ITEM 2.01. COMPLETION OF ACQUISITION OR DISPOSITION OF ASSETS.

      On July 1, 2005, the Company consummated the Acquisition pursuant to an
Acquisition Agreement dated as of January 31, 2005 between the Company and
Citigroup.

      A copy of the Acquisition Agreement, which was filed as Exhibit 2.1 to the
Company's Form 8-K filed with the Commission on February 4, 2005 (the "February
4 Form 8-K") is incorporated herein by reference. A copy of the press release
announcing the completion of the Acquisition is attached hereto as Exhibit 99.1
and incorporated herein by reference.

ITEM 3.02. UNREGISTERED SALES OF EQUITY SECURITIES.

      Pursuant to the Acquisition Agreement described in the February 4 Form
8-K, which disclosure is incorporated herein by reference, on July 1, 2005, the
Company issued to Citigroup Insurance Holding Corporation, an affiliate of
Citigroup, 22,436,617 shares of the Company's common stock, par value $.01 per
share. The issuance of the common stock was made pursuant to an exemption from
registration provided by Section 4(2) of the Securities Act of 1933, as 
amended.

ITEM 8.01. OTHER EVENTS.

      On July 1, 2005, the Company issued a press release announcing the
completion of the Acquisition. A copy of the press release is attached hereto as
Exhibit 99.1 and incorporated herein by reference.

ITEM 9.01. FINANCIAL STATEMENTS AND EXHIBITS.

   (a)          Financial statements of businesses acquired.

                The financial statements required by Item 9.01(a) of Form 8-K
                were filed as Exhibit 99.2 to each of MetLife, Inc.'s Current
                Reports on Form 8-K filed on May 13, 2005 and May 27, 2005.

   (b)          Pro forma financial information.

                The pro forma financial statements required by Item 9.01(b) of
                Form 8-K will be filed by amendment no later than 71 calendar
                days after the date this Current Report on Form 8-K is required
                to be filed. 

   (c)          Exhibits.

        10.1    International Distribution Agreement dated as of July 1, 2005 
                between MetLife, Inc. and Citigroup Inc.

        10.2    Domestic Distribution Agreement dated as of July 1, 2005 between
                MetLife, Inc. and Citigroup Inc.

        10.3    Investor Rights Agreement dated as of July 1, 2005 by and among
                Citigroup Inc., MetLife, Inc. and Citigroup Insurance Holding
                Corporation.

        10.4    Transition Services Agreement dated as of July 1, 2005 by and
                between Citigroup Inc. and MetLife, Inc.

        99.1    Press release of MetLife, Inc. dated July 1, 2005 announcing the
                completion of the Acquisition.

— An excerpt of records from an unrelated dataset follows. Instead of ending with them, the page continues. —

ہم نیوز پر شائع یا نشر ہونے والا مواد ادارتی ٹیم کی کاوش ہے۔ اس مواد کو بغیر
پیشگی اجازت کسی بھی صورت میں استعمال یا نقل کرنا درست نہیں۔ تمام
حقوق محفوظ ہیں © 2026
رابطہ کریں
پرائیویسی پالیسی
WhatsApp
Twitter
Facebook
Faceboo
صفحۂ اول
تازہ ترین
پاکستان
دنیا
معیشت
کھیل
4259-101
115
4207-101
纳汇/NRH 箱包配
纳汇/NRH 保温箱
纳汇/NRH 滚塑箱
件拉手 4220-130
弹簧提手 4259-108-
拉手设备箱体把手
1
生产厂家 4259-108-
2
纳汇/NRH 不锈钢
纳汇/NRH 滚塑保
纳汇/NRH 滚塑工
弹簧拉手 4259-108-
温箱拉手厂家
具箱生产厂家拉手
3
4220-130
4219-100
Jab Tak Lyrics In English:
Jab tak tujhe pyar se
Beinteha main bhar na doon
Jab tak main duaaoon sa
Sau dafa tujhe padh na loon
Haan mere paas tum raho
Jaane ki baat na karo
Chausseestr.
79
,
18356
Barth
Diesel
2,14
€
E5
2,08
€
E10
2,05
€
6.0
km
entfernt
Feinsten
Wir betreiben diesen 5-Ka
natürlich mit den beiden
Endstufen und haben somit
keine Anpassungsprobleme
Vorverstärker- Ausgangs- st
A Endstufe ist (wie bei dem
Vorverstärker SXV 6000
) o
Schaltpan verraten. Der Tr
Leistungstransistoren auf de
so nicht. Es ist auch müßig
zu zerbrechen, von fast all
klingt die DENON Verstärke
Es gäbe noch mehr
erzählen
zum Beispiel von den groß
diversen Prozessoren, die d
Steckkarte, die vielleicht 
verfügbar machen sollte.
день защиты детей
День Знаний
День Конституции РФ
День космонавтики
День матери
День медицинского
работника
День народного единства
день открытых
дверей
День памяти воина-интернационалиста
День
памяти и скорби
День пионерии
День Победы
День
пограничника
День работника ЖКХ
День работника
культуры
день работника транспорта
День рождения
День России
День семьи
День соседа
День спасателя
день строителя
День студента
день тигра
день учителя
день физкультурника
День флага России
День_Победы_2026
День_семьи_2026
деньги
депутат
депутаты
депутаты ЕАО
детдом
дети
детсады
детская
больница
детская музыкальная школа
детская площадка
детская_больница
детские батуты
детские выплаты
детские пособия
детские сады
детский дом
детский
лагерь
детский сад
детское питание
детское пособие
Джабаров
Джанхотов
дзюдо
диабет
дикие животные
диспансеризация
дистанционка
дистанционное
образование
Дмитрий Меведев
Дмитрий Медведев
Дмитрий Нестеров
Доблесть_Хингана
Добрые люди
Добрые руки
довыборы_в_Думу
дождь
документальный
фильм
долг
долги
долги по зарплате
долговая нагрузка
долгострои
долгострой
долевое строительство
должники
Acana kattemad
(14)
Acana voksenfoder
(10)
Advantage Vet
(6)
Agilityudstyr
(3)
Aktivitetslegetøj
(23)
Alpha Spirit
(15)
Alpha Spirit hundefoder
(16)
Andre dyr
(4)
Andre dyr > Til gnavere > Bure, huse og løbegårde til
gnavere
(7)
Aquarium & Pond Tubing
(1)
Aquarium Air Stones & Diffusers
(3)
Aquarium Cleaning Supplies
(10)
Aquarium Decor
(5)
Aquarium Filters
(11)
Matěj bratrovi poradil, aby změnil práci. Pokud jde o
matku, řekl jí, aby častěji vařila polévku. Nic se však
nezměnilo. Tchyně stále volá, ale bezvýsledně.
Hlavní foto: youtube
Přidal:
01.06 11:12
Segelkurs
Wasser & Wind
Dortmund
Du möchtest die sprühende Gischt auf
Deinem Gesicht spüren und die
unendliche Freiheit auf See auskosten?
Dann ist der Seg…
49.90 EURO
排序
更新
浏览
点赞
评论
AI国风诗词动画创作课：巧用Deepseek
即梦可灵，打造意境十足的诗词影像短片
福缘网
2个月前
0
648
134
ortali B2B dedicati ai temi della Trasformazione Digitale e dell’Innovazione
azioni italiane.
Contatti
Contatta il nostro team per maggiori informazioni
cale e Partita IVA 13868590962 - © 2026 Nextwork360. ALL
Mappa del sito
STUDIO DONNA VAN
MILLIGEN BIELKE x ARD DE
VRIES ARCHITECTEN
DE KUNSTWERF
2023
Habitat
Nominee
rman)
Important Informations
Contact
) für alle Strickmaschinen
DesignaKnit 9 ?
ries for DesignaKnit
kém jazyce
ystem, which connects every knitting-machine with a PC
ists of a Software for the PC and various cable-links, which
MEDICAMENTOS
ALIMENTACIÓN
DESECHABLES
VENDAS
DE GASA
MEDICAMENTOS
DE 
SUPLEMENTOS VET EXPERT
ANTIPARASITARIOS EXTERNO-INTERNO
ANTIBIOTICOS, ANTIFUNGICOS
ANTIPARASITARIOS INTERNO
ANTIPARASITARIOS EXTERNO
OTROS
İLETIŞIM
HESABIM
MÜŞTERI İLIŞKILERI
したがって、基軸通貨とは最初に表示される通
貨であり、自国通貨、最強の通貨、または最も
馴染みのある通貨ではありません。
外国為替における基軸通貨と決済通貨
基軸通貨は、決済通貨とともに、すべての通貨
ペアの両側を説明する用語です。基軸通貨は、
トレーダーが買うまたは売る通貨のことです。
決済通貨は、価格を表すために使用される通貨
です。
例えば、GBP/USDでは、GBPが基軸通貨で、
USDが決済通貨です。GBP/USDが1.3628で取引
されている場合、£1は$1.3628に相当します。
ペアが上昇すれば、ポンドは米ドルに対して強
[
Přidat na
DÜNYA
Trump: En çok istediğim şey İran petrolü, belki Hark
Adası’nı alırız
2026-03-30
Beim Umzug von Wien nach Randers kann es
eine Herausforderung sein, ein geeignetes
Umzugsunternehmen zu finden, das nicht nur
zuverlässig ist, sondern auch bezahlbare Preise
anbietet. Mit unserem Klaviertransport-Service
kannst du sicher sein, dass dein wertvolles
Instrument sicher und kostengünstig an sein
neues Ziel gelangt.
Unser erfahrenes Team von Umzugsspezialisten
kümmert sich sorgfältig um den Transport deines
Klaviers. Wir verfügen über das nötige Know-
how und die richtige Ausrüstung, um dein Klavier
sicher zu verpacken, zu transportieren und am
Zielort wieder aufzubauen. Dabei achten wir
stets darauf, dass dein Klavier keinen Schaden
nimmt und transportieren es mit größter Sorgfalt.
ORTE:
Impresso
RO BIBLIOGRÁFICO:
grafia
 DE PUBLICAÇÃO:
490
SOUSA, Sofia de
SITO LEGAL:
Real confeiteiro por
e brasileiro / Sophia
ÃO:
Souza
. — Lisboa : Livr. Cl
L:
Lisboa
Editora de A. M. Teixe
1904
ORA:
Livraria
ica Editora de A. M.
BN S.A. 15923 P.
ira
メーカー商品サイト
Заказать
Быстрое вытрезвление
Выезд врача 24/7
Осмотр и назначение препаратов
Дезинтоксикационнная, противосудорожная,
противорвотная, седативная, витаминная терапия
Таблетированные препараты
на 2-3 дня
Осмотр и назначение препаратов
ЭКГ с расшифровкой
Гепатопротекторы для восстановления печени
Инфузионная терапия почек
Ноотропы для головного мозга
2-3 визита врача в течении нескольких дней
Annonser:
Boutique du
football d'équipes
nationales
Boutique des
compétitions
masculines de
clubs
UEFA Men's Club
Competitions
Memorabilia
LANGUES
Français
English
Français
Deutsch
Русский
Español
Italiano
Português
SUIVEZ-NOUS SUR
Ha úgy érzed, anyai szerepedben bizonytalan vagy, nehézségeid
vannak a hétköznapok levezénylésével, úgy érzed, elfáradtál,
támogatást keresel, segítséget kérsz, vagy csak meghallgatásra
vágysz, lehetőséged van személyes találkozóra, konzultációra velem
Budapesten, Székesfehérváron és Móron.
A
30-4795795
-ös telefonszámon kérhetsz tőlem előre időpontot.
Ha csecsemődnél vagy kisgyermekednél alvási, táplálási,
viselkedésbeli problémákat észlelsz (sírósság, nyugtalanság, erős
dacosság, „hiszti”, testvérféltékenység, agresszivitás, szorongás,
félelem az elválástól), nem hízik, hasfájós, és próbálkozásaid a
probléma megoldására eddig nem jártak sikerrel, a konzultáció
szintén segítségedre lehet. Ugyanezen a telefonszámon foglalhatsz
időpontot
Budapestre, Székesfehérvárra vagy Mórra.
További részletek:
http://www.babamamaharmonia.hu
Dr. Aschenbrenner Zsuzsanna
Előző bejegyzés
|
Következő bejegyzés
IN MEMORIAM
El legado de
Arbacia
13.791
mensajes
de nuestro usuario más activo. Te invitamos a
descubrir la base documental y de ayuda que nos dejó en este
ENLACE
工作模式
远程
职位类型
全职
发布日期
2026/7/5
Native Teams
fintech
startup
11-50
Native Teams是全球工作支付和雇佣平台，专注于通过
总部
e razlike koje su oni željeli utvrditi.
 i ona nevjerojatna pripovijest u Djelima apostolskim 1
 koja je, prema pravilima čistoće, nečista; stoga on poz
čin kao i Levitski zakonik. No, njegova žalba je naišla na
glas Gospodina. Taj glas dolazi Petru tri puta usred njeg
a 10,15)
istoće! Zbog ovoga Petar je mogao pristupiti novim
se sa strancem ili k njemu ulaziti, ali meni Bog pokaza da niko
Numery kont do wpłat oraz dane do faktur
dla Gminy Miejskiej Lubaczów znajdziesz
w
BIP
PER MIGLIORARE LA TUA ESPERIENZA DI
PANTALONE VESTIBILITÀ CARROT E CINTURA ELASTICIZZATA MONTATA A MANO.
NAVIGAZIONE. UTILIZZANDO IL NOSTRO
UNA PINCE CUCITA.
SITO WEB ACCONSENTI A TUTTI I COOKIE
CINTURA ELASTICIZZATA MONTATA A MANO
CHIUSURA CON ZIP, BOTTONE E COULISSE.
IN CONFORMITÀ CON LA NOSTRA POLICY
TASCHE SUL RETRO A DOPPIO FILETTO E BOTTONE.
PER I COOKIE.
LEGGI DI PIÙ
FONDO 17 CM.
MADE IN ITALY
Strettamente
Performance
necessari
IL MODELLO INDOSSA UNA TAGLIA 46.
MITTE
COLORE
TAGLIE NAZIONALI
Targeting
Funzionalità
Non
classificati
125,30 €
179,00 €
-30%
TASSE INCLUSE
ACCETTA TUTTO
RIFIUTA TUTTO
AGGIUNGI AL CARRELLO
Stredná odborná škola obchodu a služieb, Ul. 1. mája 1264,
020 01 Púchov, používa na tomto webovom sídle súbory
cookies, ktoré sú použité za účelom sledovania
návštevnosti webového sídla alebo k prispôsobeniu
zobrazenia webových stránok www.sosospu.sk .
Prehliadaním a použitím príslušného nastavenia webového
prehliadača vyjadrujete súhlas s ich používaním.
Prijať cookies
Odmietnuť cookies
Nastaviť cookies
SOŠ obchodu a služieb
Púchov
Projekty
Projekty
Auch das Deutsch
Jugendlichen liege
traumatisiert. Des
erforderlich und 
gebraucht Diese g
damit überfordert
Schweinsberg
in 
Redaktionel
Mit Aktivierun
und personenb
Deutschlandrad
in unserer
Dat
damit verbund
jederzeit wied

                                   SIGNATURES

        Pursuant to the requirements of the Securities Exchange Act of 1934, the
registrant has duly caused this report to be signed on its behalf by the
undersigned hereunto duly authorized.

                                 METLIFE, INC.

                                 By: /s/ Gwenn L. Carr
                                     -------------------------------------------
                                     Name:  Gwenn L. Carr
                                     Title: Senior Vice-President and Secretary

Date: July 8, 2005




                                  EXHIBIT INDEX

 EXHIBIT
 NUMBER                                    EXHIBIT
--------                                   -------

  10.1      International Distribution Agreement dated as of July 1, 2005 
            between MetLife, Inc. and Citigroup Inc.

  10.2      Domestic Distribution Agreement dated as of July 1, 2005 between 
            MetLife, Inc. and Citigroup Inc.

  10.3      Investor Rights Agreement dated as of July 1, 2005 by and 
            among Citigroup Inc., MetLife, Inc. and Citigroup Insurance
            Holding Corporation. 

  10.4      Transition Services Agreement dated as of July 1, 2005 by and
            between Citigroup Inc. and MetLife, Inc.

  99.1      Press release of MetLife, Inc. dated July 1, 2005 announcing the 
            completion of the Acquisition.